[Supplied records]

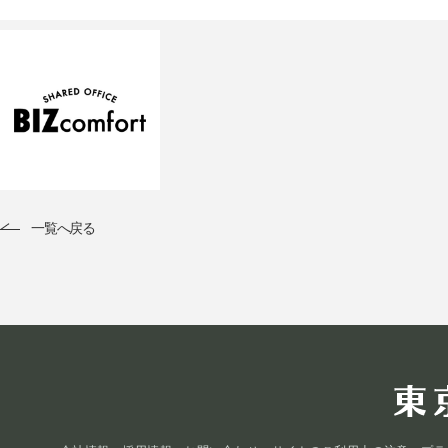
一覧へ戻る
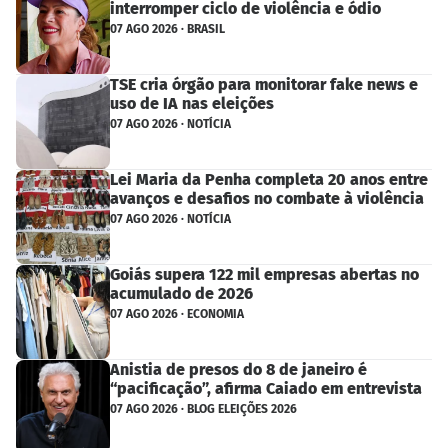
interromper ciclo de violência e ódio
07 AGO 2026 · BRASIL
TSE cria órgão para monitorar fake news e
uso de IA nas eleições
07 AGO 2026 · NOTÍCIA
Lei Maria da Penha completa 20 anos entre
avanços e desafios no combate à violência
07 AGO 2026 · NOTÍCIA
Goiás supera 122 mil empresas abertas no
acumulado de 2026
07 AGO 2026 · ECONOMIA
Anistia de presos do 8 de janeiro é
“pacificação”, afirma Caiado em entrevista
07 AGO 2026 · BLOG ELEIÇÕES 2026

[/Supplied records]

» Instructions to follow: For every line in the data above that has the string "violência", return that line.

» Task answer:
interromper ciclo de violência e ódio
avanços e desafios no combate à violência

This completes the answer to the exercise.